The MSF measures taken will boost an additional 1, 37,000crore of liquidity into the banking systems.
In Targeted Long Term Repo Operations (TLTRO) the RBI will conduct auctions of targeted term repos of up-to 3 years tenor of appropriate sizes for a total amount of up to 1,00,000crore at a floating rate, linked to the policy repo rate. This is intended to reduce cash flow pressures across the sectors especially seen due to large sell-offs in the domestic equity, bond and forex markets.
Combining the CRR + MSF+TLTRO measures, 3.74 lakh crore of liquidity in total is expected to be injected into the system.
- Repo rate is a rate at which RBI lends money to commercial banks. The reduction in the repo rate by 75 basis points is the lowest ever since 2009. With its reduction to 4.4%, the banks now can borrow money at much lower rates and as such will pass on the benefits of lower rates to the customers by reducing the interest rates for the loans they offer. It means that the housing loan now will become cheaper for the home buyers.

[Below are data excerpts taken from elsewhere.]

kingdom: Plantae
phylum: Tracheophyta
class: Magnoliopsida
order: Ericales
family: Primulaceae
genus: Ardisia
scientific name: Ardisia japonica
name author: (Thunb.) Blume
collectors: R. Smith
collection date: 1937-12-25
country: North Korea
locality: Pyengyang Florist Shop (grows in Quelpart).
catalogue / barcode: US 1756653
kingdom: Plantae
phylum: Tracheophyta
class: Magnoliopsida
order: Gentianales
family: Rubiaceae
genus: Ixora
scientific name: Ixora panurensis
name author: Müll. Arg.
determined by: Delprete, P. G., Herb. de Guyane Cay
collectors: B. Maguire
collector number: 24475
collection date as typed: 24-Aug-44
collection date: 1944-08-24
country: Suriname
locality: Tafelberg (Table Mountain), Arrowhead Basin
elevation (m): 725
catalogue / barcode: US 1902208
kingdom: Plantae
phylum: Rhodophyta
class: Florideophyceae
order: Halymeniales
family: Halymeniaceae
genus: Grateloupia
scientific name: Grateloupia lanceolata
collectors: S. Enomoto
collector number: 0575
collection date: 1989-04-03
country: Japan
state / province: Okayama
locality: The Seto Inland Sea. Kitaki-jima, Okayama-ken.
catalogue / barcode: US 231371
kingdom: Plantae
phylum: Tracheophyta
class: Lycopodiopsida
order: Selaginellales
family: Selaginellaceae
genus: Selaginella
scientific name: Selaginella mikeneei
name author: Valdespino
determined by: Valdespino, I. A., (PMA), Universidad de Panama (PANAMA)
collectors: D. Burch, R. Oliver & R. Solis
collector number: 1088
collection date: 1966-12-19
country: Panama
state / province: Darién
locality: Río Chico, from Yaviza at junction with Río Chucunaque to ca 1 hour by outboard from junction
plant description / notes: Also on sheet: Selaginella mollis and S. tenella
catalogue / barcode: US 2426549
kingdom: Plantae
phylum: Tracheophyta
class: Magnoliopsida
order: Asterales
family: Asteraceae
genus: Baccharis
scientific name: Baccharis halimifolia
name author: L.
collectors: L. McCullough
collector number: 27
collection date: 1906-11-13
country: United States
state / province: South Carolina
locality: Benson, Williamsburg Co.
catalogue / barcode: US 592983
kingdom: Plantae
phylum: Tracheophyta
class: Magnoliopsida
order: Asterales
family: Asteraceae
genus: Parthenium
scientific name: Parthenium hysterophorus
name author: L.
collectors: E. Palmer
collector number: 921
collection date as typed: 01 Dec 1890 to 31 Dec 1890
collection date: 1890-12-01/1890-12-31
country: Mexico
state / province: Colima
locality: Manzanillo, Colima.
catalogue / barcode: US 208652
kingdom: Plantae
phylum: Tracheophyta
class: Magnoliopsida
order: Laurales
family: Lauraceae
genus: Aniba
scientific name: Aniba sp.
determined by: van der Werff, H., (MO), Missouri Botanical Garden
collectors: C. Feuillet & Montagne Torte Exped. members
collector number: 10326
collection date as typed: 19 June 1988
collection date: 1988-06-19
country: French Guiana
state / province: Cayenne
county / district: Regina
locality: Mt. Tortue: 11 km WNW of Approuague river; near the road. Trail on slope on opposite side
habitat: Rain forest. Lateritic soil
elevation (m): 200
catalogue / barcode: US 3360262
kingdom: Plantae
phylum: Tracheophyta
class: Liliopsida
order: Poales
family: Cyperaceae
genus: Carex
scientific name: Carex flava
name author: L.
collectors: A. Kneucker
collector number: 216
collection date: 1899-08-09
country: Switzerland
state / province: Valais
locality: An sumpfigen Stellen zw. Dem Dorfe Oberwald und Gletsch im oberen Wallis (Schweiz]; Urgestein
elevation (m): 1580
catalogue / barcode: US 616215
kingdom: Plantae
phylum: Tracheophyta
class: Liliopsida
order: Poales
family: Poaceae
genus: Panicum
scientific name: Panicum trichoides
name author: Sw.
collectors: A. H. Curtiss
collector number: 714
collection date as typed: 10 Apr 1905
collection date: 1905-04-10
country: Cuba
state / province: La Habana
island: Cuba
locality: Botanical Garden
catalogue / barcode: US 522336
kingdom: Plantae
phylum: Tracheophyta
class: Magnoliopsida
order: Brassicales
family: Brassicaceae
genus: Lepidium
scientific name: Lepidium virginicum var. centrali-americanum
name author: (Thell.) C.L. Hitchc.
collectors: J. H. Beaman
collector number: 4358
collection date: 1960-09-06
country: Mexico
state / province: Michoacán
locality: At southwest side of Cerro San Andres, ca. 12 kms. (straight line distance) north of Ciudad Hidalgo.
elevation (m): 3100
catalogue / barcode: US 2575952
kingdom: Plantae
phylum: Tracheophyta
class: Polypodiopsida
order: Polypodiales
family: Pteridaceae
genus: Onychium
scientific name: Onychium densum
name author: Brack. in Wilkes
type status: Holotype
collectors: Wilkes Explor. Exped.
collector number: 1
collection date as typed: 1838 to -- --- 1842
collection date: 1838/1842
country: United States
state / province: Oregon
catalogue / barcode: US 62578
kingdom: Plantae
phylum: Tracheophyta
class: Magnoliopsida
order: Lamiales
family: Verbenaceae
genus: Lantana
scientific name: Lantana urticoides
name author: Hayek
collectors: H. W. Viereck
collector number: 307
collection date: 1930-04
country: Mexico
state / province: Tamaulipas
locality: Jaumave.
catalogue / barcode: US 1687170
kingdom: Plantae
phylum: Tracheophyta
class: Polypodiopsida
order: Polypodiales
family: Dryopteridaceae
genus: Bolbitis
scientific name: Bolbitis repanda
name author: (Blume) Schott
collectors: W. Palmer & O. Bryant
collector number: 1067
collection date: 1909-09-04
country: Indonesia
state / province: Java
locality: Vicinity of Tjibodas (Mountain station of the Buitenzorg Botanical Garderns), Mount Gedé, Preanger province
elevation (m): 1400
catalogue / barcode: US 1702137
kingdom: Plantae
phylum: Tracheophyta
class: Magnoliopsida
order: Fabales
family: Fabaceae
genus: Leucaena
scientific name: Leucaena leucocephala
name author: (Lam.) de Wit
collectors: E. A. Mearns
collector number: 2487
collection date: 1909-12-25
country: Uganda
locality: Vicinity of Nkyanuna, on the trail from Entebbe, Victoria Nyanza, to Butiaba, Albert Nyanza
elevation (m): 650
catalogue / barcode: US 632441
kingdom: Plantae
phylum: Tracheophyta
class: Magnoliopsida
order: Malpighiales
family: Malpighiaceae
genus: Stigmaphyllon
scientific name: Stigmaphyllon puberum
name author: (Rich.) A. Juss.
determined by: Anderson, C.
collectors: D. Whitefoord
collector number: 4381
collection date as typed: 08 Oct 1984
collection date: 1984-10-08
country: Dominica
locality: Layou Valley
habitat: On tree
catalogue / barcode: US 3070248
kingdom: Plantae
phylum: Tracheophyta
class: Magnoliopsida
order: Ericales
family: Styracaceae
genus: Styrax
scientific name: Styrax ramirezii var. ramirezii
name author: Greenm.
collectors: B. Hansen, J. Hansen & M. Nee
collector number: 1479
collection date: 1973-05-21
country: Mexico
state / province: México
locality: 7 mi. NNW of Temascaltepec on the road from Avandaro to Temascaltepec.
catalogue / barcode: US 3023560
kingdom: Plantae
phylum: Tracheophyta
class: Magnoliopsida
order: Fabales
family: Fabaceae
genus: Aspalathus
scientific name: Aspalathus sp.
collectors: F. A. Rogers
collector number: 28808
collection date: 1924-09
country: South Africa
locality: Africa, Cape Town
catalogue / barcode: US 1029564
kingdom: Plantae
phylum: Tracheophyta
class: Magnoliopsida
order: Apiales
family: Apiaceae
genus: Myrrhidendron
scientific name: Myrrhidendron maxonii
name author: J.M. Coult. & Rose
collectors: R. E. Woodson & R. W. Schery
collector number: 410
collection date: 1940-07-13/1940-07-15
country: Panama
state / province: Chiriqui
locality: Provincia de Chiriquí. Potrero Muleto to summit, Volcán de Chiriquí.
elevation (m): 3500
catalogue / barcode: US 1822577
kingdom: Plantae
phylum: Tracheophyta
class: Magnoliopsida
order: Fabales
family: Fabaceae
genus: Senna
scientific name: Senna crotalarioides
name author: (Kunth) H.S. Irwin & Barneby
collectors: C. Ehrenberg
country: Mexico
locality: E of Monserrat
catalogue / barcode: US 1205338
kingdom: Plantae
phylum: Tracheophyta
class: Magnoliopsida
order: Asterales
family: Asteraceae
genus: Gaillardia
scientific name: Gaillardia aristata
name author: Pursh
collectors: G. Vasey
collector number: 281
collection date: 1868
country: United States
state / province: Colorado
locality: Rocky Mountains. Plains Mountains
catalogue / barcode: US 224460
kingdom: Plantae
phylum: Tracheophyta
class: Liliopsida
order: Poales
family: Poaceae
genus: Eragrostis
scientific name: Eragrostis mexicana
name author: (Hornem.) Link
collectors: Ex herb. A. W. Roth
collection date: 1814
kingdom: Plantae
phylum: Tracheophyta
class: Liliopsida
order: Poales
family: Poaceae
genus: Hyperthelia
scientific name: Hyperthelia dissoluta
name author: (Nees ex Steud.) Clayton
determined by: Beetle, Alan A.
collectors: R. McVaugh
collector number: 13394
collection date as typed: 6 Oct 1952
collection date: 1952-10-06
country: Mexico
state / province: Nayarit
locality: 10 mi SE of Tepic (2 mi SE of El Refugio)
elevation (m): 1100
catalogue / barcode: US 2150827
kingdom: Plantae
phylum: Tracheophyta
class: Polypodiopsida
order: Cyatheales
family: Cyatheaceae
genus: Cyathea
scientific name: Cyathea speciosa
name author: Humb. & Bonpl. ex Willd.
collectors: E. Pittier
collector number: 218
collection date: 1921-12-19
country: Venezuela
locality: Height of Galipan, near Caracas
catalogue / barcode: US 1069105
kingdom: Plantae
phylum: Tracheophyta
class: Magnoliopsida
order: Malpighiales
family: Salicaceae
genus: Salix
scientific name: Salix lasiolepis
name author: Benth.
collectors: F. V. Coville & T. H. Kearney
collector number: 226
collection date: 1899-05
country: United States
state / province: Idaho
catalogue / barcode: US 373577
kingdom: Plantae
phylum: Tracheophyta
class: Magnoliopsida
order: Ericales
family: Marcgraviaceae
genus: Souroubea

- Repo Rate signifies the rate at which liquidity is injected in the banking system by RBI, whereas Reverse Repo rate signifies the rate at which the central bank absorbs liquidity from the banks. It is the short term borrowing rate at which RBI borrows money from banks. With the reduction in the reverse repo rate by 90 basis points to 4% by RBI, it intends to maintain liquidity balance in the banking systems by making it relatively unattractive for banks to passively deposit funds with the Reserve Bank and instead, to use these funds for on-lending to productive sectors of the economy.
- All commercial banks (including regional rural banks, small finance banks, and local area banks), public sector & private sector banks, co-operative banks, all-India Financial Institutions, and NBFCs (including housing finance companies and micro-finance institutions) (“lending institutions”) are permitted to allow a 3 months deferment of interest payment on working capital facilities such as cash credit, overdraft, term loans. The accumulated interest can be paid after the expiry of the deferment period.
- All the borrowers of the term loans i.e. corporate loans, home loans, car loans, mortgage loans, educational loans, personal loans as well as consumer durable loans and agriculture term loans, retail and crop loans will get EMI holidays for coming 3 months on all term loans outstanding as on March 1, 2020, by all banks. No EMIs will be deducted from their bank accounts till the moratorium period is over. EMIs will resume after the moratorium period.
Please note that it is not an EMI waiver for the borrower. Though the borrower is not required to pay the EMI, the loan amount will still continue to incur interest during this period. In general, the interest charged during this period gets added to the loan amount and gets adjusted through higher EMIs during the repayment period. However, the actual conditions of moratorium may vary depending on how different banks may implement it.
With EMI holidays RBI attempts to reduce the number of NPAs of the banks which otherwise would have increased due to this pandemic lockdown.
CONCLUSION: The RBI has announced a comprehensive package, including measures to expand liquidity, steps to reinforce monetary transmission, efforts to ease financial stress by relaxing repayment and endeavor to improve the functioning of the market.
The implemented drastic measures were the need of the country in the current situation of pandemic lockdown. These measures will be a great relief for all working and the middle class as well as for small business owners and self-employed.